Barack Obama, America's first black president, is the keynote speaker at the Democratic convention Wednesday as Senator Kamala Harris formally accepts the nomination to be Joe Biden's running mate and become the first black woman on a major party ticket.
Former first lady Hillary Clinton, who lost the 2016 presidential election to Republican Donald Trump, Biden's November opponent, is also featured on the program on Day 3 of a convention being held almost entirely online for the first time.
Others on the bill include Massachusetts Senator Elizabeth Warren, who unsuccessfully challenged Biden for the nomination, and Nancy Pelosi, speaker of the House of Representatives.
Former Arizona congresswoman Gabrielle Giffords, who has become a gun control advocate after being shot and severely wounded in a 2011 assassination attempt, is also scheduled to speak along with Emma Gonzalez, a survivor of the Parkland school shooting.
Young activists are to address the dangers of climate change and a Hispanic family is to discuss the contributions of immigrants to America.
But the highlights of the evening are expected to be Obama's speech and the formal nomination of Harris to be the Democratic vice presidential candidate.
Obama took a back seat during the hotly contested Democratic primaries but is expected to play a major role in the bid to get Biden elected and Trump ousted from the White House.
In a fundraising message ahead of his speech, Obama said voters faced a choice between the "politics of cynicism" and "politics of hope."
"The Republican Party made its choice long ago, and we're seeing the consequences of it every day," Obama said.
"They have no answers for the COVID-19 pandemic that has stolen the lives of more than 170,000 Americans and shuttered countless businesses -- just excuses and blame."
"Joe understands that when times get tough, we don't give up -- we get up," he added.
"And so it's time for us all to get up, right now, and stand with Joe in this fight for the soul of America."

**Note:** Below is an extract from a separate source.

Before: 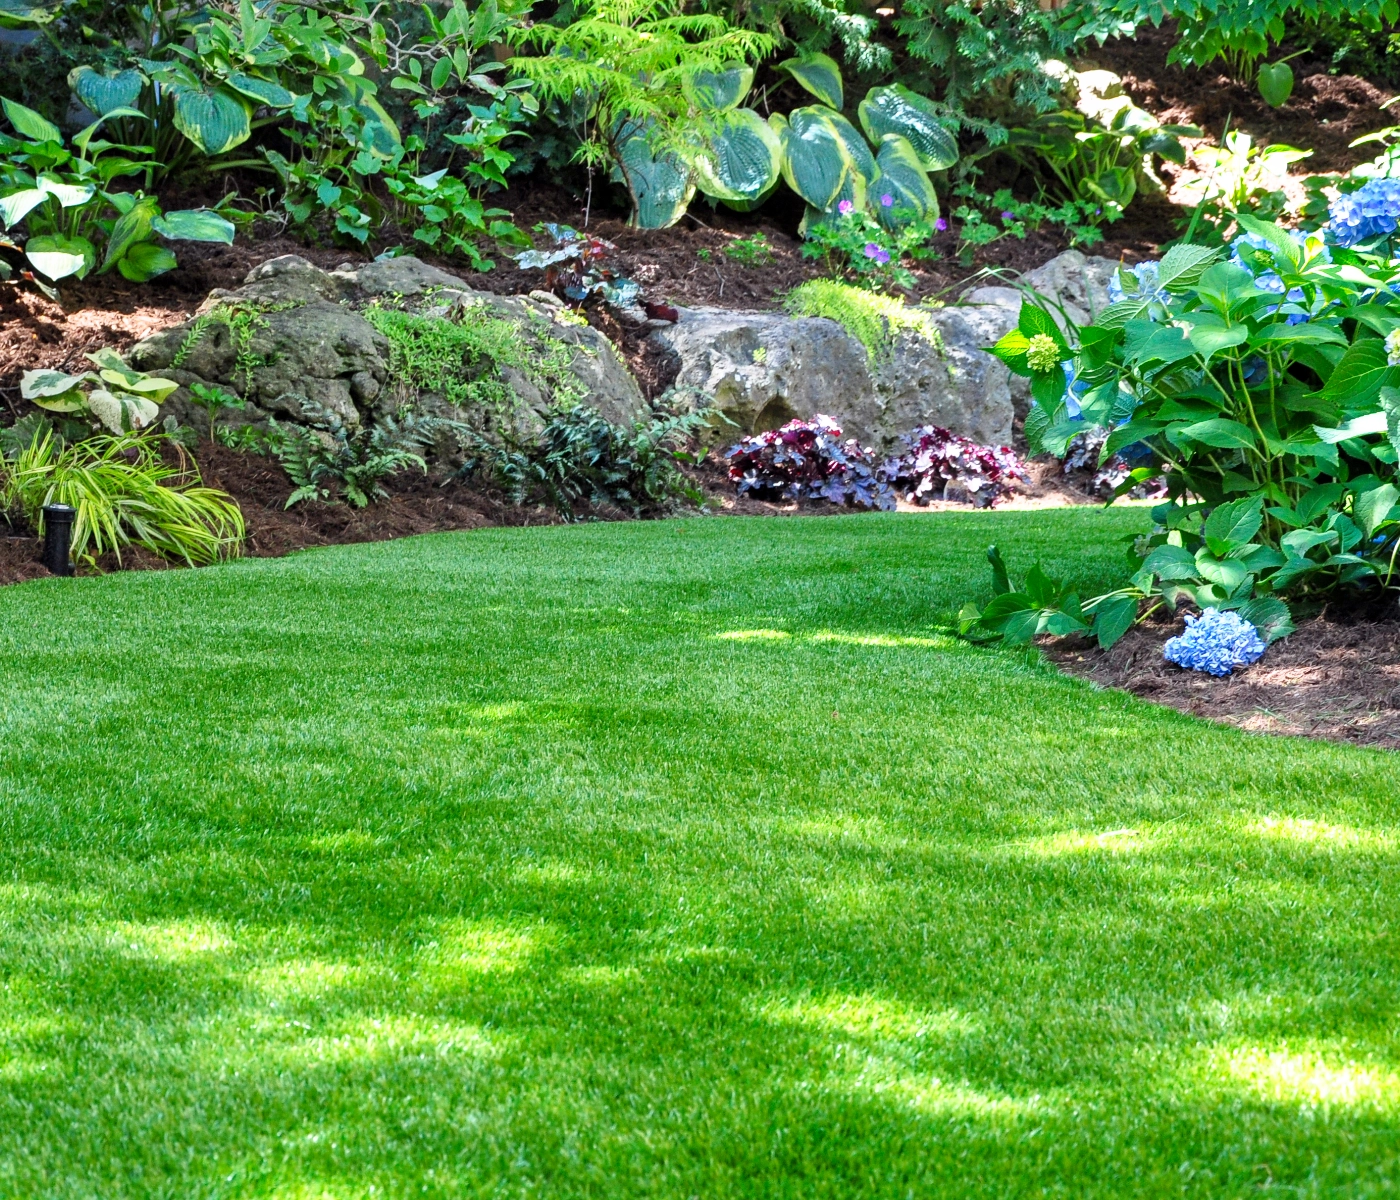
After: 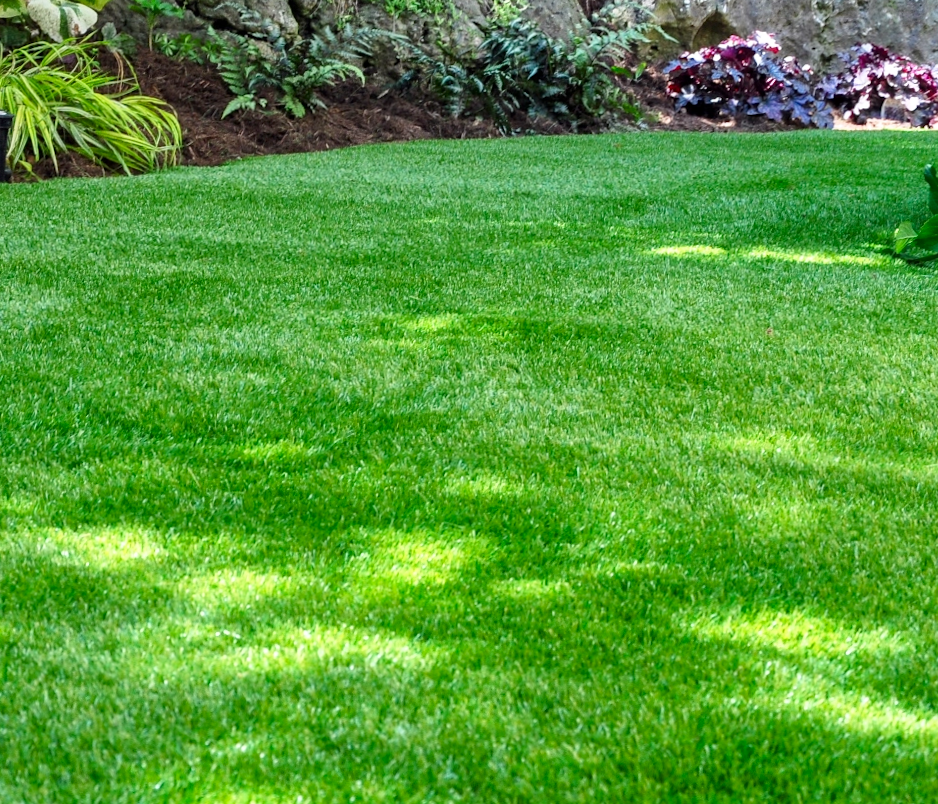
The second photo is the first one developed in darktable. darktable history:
crop and rotate: angle -0.82°, left 3.85%, top 31.828%, right 27.992%
contrast brightness saturation: contrast 0.03, brightness -0.04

Obama will be speaking two days after his wife, Michelle Obama, opened the convention with a scathing takedown of Trump, painting him as a man who lacks the competence, character and decency for the job.
"Donald Trump is the wrong president for our country," she said. "He has had more than enough time to prove that he can do the job, but he is clearly in over his head.
"He cannot meet this moment."
Tuesday's lineup featured two former presidents -- 95-year-old Jimmy Carter and Bill Clinton, 74, who warned that the Trump White House is swirling with chaos instead of the competence necessary to address the nation's crises.
"At a time like this, the Oval Office should be a command centre. Instead, it's a storm centre. There's only chaos," Clinton said.
Biden, 77, the former Delaware senator who served as Obama's vice president for eight years, was officially nominated on Tuesday to take on Trump in the November 3 election.
Ahead in the polls, he will deliver an acceptance speech on Thursday at the conclusion of the four-day convention, which was to have been held in the battleground state of Wisconsin but was shifted to an online format because of the Covid-19 outbreak.
Harris, the California senator whom Biden picked to be his vice president, is to give a primetime speech formally accepting her historic nomination.
She will speak live from Wilmington, Delaware, Biden's hometown which has become his headquarters for a campaign taking place under the shadow of the health crisis.
The nomination is the latest in a lifetime of firsts for the 55-year-old daughter of a Jamaican father and Indian mother who were immigrants to the United States.
Harris was the first black attorney general of California, the first woman to hold the post, and the first woman of South Asian heritage to be elected to the US Senate.
She is the first black woman to feature on the ticket of a major US political party and is seeking to become the first female vice president of the United States.
The Republican Party is to hold its virtual convention next week and nominate Trump to serve four more years.
Trump has chosen the White House South Lawn as the location for his acceptance speech -- a controversial decision given that presidents are legally required to separate their campaigning from taxpayer-funded governing.